In another case, the health department was being sued for R25m on behalf of a patient born with cerebral palsy 19 years ago in Limpopo.
But scrutiny of the medical file by a paediatric neurosurgeon at Steve Biko found that the patient did not in fact have cerebral palsy. Motsoaledi said his officials found that the so-called victim had also applied for a driver's licence.
"We were going to pay for caretakers because they argued this guy couldn't take care of himself. But actually this person had no illness," he said.
Motsoaledi said the SIU investigation must get to the bottom of hundreds of cases in which the government enters into settlements without scrutinising the facts.
"It is a network involving a number of offices. When we have meetings we constantly complain about the state attorney."
The SIU is also probing how 80% of claims against the Eastern Cape health department in one region are represented by just five lawyers.
When the SIU swooped on one firm's office this week, it began dropping cases.
One notorious law firm in the Eastern Cape being investigated by the SIU has a total of 28 cases against the state, with each claim being R15.8m - a total of R442.4m.
The theft is thought to be prevalent in Gauteng too, with Motsoaledi saying: "Sometimes there are duplications. The cases are the same but the names are changed. There are so many. But you can't say the state attorney is working by themselves. There are many people involved."
An official with knowledge of the SIU investigation said they already have a list of kingpins."In some situations, officials earning under R20,000 a month are driving luxury vehicles. This investigation is going to be far bigger than planned," the official said.
He said some law firms approached by officials to "play the game" had initially refused - but have now started coming forward with information.
Masutha's own department may have been a victim of the scam.
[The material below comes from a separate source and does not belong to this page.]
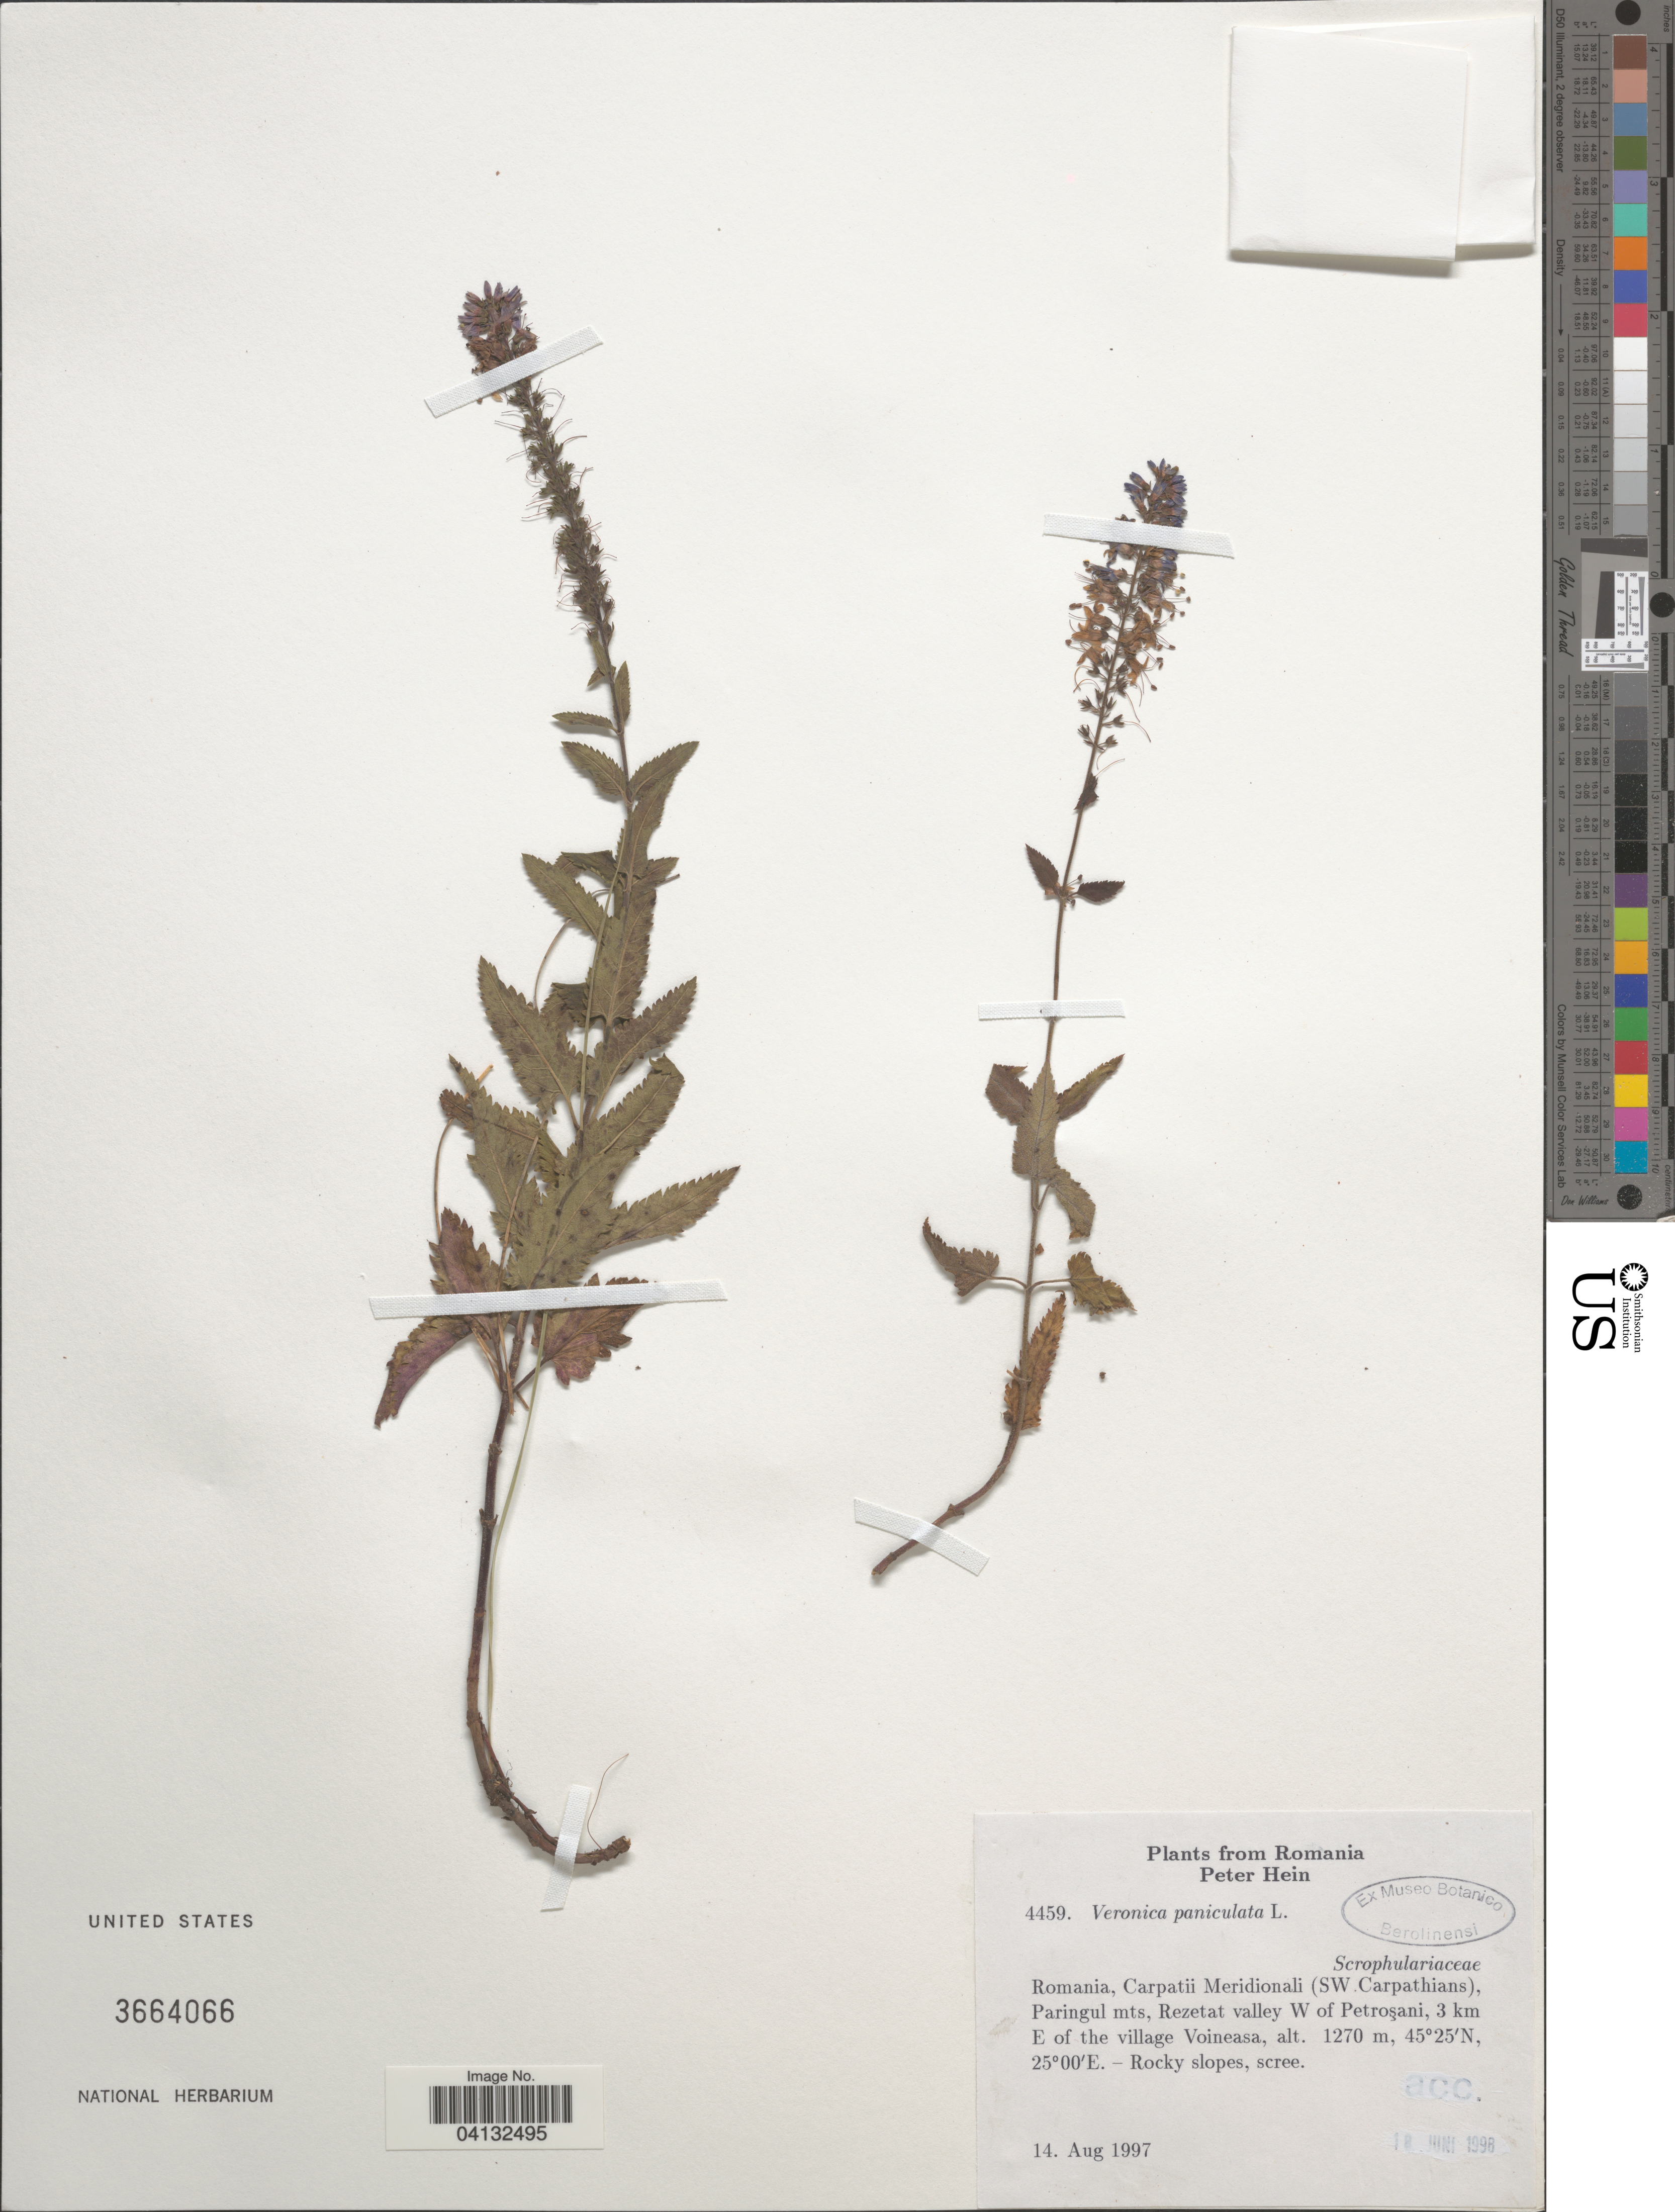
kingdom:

A 2016 report by the Public Service Commission showed that the state attorney's office was losing 70% of its cases. At the time this was attributed to inefficiency, but it may in fact be down to collusion.
"Some of those cases, the state attorney would deliberately lose the case," said Masutha. In the case of the health department's massive malpractice bill "there may have been collaboration. The police have also experienced a huge quantum of claims where there is collusion," he said.
Masutha said rough estimates put the figure lost through corruption at the state attorney's office at R80bn.
The minister said that in some instances, lawyers working for the state would file court papers late to "deliberately plunder the state's case". In other instances "the affected department knows nothing about [the case]".
President Cyril Ramaphosa recently issued a proclamation for the SIU to investigate malfeasance at the state attorney's office from 2013.
The SIU is now looking into whether unlawful transactions had taken place and whether there was "intentional or negligent loss of public money or damage to public property".
The proclamation instructs the SIU to reclaim the losses suffered by the state from any officials implicated.Masutha said suspicions were confirmed when word spread about the imminent SIU investigation and "in some of the regions, the moment they heard the SIU was coming to investigate - even before the investigation started - they started dropping some claims completely. They are running away."
An insider in the department of justice noted that the problem had long been flagged but "there was no political will to deal with it".
Masutha said there had been efforts before his tenure as justice minister to deal with the matter, but "we are dealing with some of the smartest people, who can elude the system".
Eastern Cape health superintendent-general Thobile Mbengashe said his department had been working with the SIU since noticing a surge in claims between 2012 and 2016, mainly in the Mthatha area.
"We seconded the SIU to our department and allowed them free access to all our systems to check whether there were some patterns of irregularities," he said.
The SIU found that five lawyers were making over 80% of the claims.
Mbengashe said claims would be recycled too.